Iglesia defiende al hombre porque valora su dignidad de hijo de Dios, explica Arzobispo

Redacción ACI Prensa

Beato Salvador Huerta / Mons. José Gómez
Beato Salvador Huerta / Mons. José Gómez

Al presidir una Misa por el Día del Trabajo, el Arzobispo Coadjutor de Los Ángeles, Mons. José Gómez, recordó que la Iglesia defiende a los más indefensos porque reconoce la gran dignidad de todas las personas como hijos de Dios.

El Prelado de origen mexicano elevó especiales oraciones por los desempleados, por quienes padecen problemas laborales y por quienes viven en condiciones que no respetan su dignidad.

 “Nuestras vidas están abiertas al cielo. A pesar de ser humanos, estamos llamados a compartir la naturaleza divina, a ser trabajadores en el plan de salvación de Dios. Somos hijos queridisimos de Dios”, explicó en su homilía.

Mons. Gomez señaló que “esta es la gran dignidad y destino de la persona humana revelada por la Palabra de Dios. Ésta es la buena noticia que Cristo confía a su Iglesia para proclamarla a todas las naciones. Somos los hijos de Dios”.

Agregó que por esta “gran dignidad” es que los católicos “luchamos por el derecho de cada niño a nacer: Es el fundamento de cualquier otro derecho y libertad”.

“Por eso pedimos justicia para el trabajador y el inmigrante, para el preso, el hambriento y el indigente”, explicó.

El Arzobispo señaló que por eso “trabajamos para preservar el misterio de la institución del matrimonio y por eso luchamos por los derechos de los ancianos y enfermos de ser cuidados con amor y compasión hasta su muerte natural”.

“Hermanos y hermanas, estamos llamados a vivir nuestra fe y compartirla en nuestra vida diaria, en nuestros hogares, en los lugares de trabajo, en nuestra relación con las personas que nos rodean y en la vida pública”, afirmó y pidió servir a Cristo no solo “cuando venimos a la Iglesia o trabajando para la Iglesia.

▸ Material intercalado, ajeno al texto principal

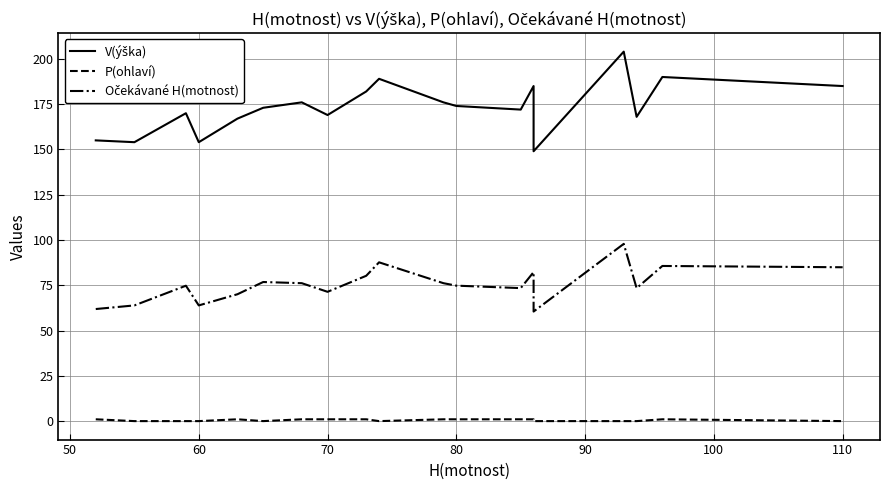

True or false: P(ohlaví) has a value of 1.3 at 90.

False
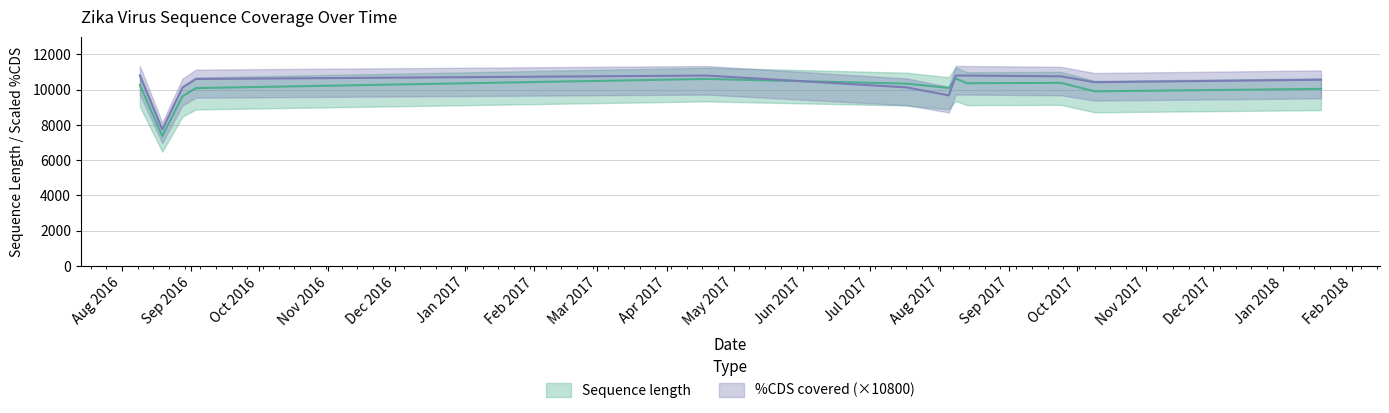

What is the minimum value for %CDS covered?

7743.6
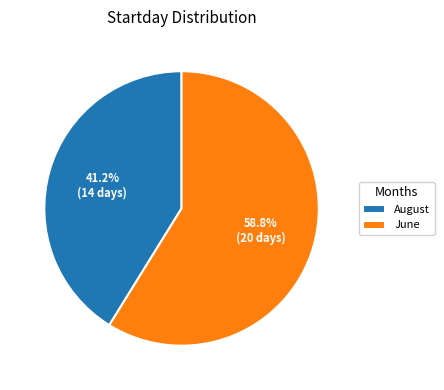

What is the largest slice in the pie chart?

June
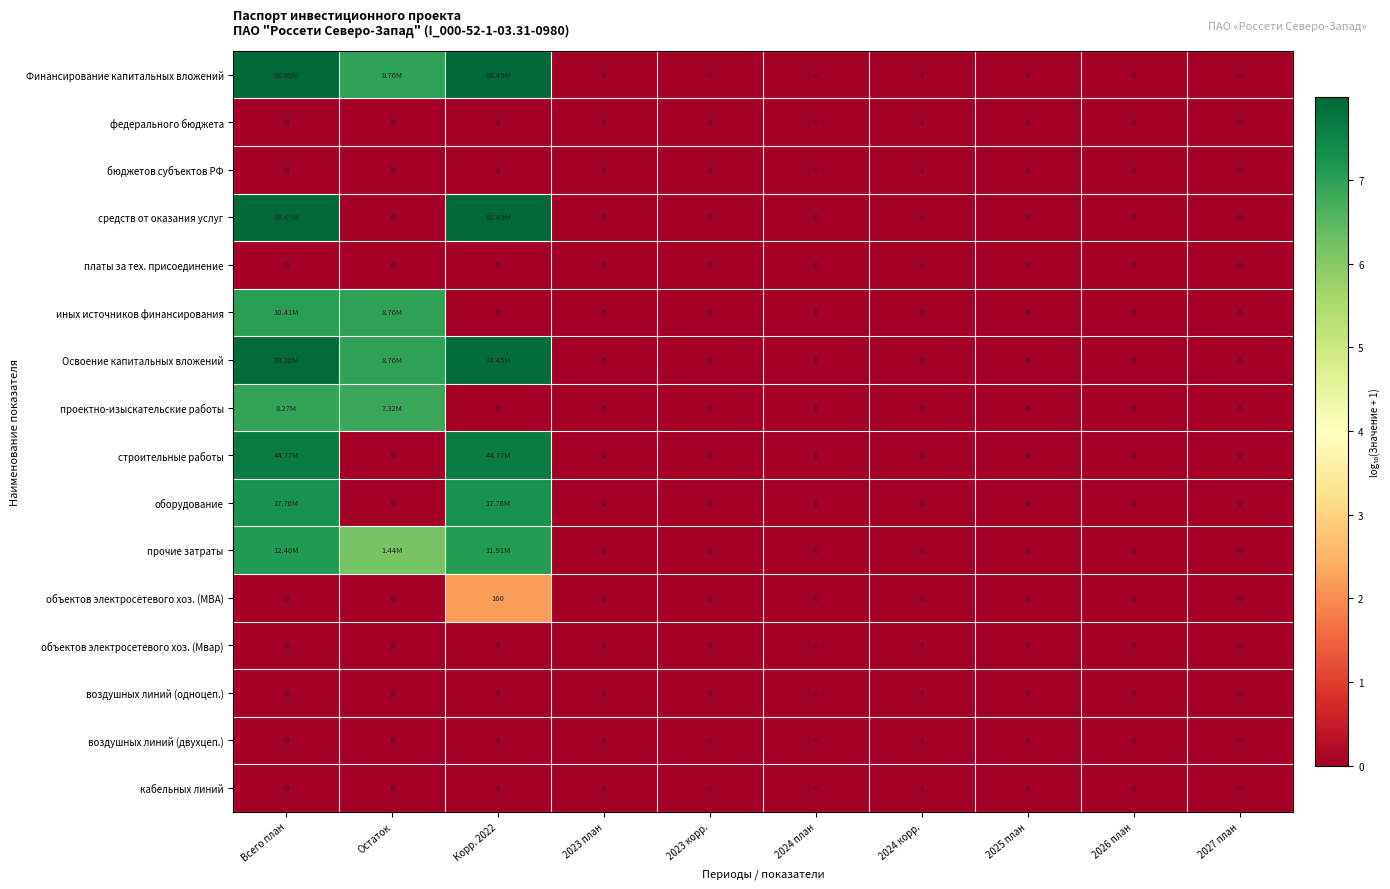

Which has a higher value, 2024 план or 2024 корр.?

2024 план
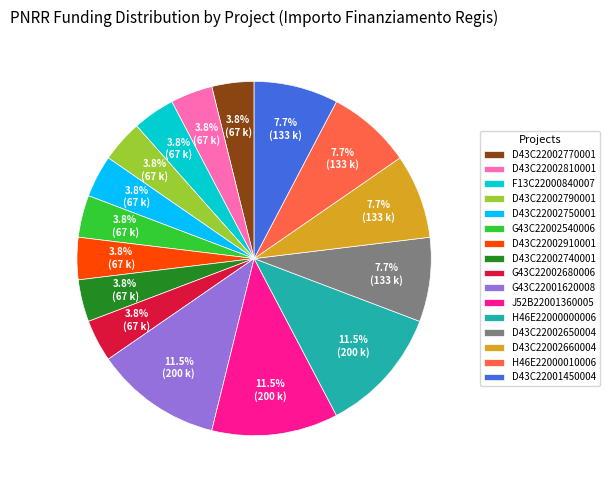

Which has a higher value, D43C22002740001 or H46E22000010006?

H46E22000010006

Estamos llamados a servirlo en nuestra vida diaria”.

Mecánico mártir

El Arzobispo reflexionó sobre uno de sus santos favoritos: el mártir Salvador Huerta Gutiérrez. “Debe ser el único mecánico de automóviles que la Iglesia ha reconocido en la comunión de los santos”, sostuvo.

El beato Salvador nació en Magdalena, Jalisco, y luego tuvo en taller de reparación de vehículos en Guadalajara. “Nunca tuvo que hacer publicidad. Tenía el mejor taller de la ciudad. Todos lo llamaban ‘el Mago de los Coches’”.

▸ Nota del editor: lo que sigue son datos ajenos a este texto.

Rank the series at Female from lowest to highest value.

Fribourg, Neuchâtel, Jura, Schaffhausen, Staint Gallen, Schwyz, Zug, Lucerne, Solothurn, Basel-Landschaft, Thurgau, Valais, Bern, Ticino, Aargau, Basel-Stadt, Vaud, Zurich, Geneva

“Sus clientes y empleados también lo conocían como un devoto católico, un buen esposo y padre de doce hijos. Vivió su fe con el poder del ejemplo”, señaló.

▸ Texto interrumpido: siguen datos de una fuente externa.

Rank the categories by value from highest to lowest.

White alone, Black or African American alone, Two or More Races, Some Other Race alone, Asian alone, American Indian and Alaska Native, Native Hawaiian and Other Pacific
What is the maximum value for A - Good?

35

Salvador fue apresado en 1927 durante la persecución religiosa en México y “fue llamado a morir por la fe por la que vivió”.

El mecánico fue torturado por horas, antes antes de ser ejecutado durante la noche por un pelotón de fusilamiento. “Antes de morir, Salvador pidió a Dios que perdonara a sus asesinos. Luego tomó una vela y la acercó a su pecho diciendo: ‘Pongo esta luz en mi pecho para que no fallen el tiro a mi corazón. Estoy listo para morir por Cristo’”.

“No todos estamos llamados al martirio, pero estamos llamados a dar nuestras vidas a Cristo. (…) Cada uno ha nacido por una razón. Cada uno es fruto del amor de Dios y hemos nacido porque Él quiere que hagamos algo por su Reino”, concluyó.